**Your assignment**
Could you copy every line of the data that contains "signed"?

**Records for processing**
·····
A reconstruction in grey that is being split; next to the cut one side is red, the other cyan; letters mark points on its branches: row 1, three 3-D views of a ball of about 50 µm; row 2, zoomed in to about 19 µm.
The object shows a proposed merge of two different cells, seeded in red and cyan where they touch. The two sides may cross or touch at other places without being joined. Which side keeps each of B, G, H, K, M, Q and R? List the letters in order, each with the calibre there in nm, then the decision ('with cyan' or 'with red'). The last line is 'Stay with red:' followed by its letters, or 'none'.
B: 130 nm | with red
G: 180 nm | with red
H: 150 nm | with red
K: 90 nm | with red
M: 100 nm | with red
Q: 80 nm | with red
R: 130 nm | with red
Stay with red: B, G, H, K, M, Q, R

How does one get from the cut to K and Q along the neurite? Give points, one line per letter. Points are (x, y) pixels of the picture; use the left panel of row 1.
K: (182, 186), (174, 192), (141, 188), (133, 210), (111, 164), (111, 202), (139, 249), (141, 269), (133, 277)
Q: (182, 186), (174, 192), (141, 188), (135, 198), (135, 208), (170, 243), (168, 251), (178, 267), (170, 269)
·····
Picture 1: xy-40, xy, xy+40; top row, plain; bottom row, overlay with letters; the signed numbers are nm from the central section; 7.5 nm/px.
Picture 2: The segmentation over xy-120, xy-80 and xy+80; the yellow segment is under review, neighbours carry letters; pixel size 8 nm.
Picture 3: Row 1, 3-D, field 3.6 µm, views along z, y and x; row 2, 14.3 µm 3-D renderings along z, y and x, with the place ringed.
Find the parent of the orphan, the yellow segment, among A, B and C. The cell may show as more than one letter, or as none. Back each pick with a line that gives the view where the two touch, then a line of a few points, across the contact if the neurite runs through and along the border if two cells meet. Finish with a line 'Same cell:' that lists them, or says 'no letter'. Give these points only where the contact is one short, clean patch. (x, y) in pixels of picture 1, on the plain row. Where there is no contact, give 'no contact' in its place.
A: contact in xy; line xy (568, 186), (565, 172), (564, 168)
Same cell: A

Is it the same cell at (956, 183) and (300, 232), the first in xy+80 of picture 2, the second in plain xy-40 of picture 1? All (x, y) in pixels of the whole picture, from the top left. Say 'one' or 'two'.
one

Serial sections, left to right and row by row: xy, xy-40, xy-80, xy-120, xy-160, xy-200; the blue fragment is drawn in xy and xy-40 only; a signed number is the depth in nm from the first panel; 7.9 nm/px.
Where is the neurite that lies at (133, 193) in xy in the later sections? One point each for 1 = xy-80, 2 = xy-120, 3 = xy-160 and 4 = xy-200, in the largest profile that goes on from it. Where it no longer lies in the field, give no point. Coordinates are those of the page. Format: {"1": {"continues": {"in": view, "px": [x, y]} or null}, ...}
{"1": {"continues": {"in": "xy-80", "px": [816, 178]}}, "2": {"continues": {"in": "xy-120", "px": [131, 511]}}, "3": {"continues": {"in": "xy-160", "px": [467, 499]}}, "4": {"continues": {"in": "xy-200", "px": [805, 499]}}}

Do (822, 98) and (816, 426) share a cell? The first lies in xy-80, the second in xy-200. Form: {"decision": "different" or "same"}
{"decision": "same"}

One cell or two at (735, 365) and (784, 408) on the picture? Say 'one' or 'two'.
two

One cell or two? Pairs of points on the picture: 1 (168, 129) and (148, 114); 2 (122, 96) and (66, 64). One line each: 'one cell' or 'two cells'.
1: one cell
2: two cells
·····
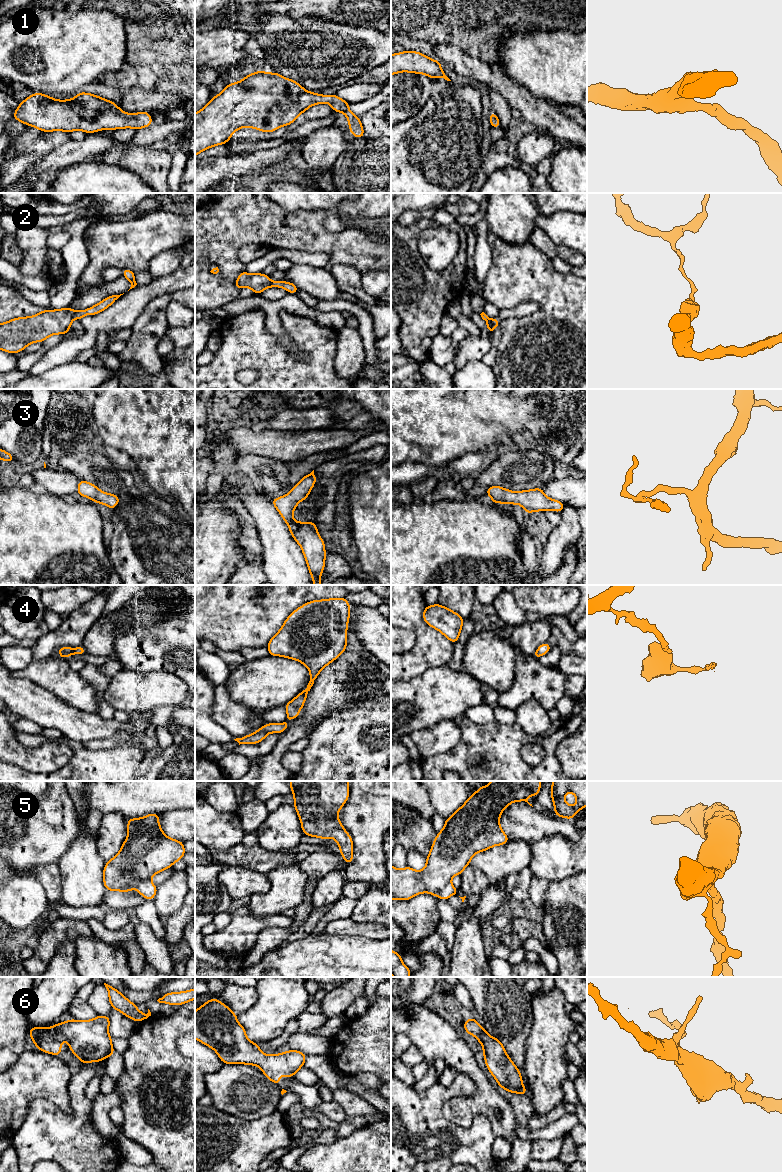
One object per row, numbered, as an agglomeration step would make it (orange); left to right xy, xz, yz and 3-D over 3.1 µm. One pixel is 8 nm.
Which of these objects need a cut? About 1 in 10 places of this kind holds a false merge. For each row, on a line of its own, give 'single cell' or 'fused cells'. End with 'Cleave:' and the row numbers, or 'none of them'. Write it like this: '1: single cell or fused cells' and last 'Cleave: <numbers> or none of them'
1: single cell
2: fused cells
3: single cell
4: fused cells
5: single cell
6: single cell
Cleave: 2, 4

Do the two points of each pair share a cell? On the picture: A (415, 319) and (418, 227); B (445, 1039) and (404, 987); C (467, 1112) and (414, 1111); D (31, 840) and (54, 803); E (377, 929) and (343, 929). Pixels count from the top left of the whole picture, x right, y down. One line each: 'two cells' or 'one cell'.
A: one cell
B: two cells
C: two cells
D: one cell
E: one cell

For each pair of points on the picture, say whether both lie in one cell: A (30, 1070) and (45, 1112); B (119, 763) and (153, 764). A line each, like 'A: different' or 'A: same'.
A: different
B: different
·····
**Output**
Picture 1: xy-40, xy, xy+40; top row, plain; bottom row, overlay with letters; the signed numbers are nm from the central section; 7.5 nm/px.
Serial sections, left to right and row by row: xy, xy-40, xy-80, xy-120, xy-160, xy-200; the blue fragment is drawn in xy and xy-40 only; a signed number is the depth in nm from the first panel; 7.9 nm/px.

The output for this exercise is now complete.